EXERCISE AIM:
Give back the whole listing exactly, line by line.

================================

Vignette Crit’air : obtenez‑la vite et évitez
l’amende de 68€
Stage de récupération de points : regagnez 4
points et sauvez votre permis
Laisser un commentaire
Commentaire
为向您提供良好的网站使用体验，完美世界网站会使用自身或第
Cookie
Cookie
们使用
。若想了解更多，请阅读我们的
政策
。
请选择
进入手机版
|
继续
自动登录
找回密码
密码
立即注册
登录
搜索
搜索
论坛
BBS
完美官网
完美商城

================================

SOLVED EXERCISE:
Vignette Crit’air : obtenez‑la vite et évitez
l’amende de 68€
Stage de récupération de points : regagnez 4
points et sauvez votre permis
Laisser un commentaire
Commentaire
为向您提供良好的网站使用体验，完美世界网站会使用自身或第
Cookie
Cookie
们使用
。若想了解更多，请阅读我们的
政策
。
请选择
进入手机版
|
继续
自动登录
找回密码
密码
立即注册
登录
搜索
搜索
论坛
BBS
完美官网
完美商城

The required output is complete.